» **Work required**
Beneath this instruction is a block of data; output from it exactly the lines that run from the one containing "#+TITLE: Extending Ruby for Fun and Profit" through the one containing "It's quite worth", inclusive.

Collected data
--------------------------------------------------
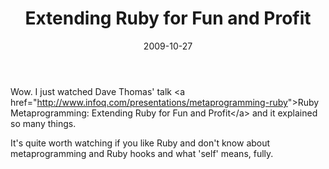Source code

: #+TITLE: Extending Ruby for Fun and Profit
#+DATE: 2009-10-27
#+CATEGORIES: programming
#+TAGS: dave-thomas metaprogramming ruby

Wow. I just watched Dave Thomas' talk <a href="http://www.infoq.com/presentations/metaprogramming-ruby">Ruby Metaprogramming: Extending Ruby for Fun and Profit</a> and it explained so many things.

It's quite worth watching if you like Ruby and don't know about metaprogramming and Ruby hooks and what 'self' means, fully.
--------------------------------------------------
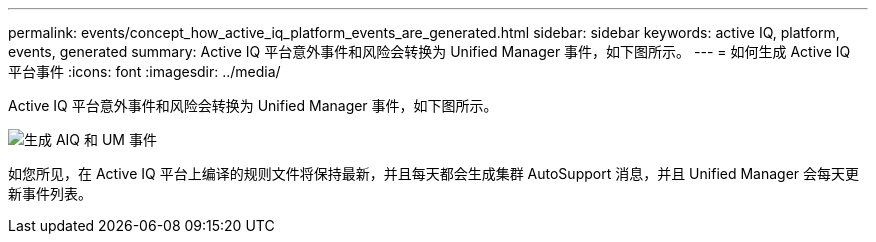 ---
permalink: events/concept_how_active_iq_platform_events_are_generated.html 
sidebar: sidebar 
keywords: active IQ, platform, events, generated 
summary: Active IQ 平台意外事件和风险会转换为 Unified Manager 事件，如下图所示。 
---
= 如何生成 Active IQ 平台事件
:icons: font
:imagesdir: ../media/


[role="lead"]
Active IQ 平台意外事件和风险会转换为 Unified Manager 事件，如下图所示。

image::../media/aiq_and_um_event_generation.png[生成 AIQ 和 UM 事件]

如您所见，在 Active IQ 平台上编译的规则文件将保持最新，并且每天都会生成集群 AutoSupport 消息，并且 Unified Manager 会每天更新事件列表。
--------------------------------------------------
» **Answer to the exercise**
: #+TITLE: Extending Ruby for Fun and Profit
#+DATE: 2009-10-27
#+CATEGORIES: programming
#+TAGS: dave-thomas metaprogramming ruby

Wow. I just watched Dave Thomas' talk <a href="http://www.infoq.com/presentations/metaprogramming-ruby">Ruby Metaprogramming: Extending Ruby for Fun and Profit</a> and it explained so many things.

It's quite worth watching if you like Ruby and don't know about metaprogramming and Ruby hooks and what 'self' means, fully.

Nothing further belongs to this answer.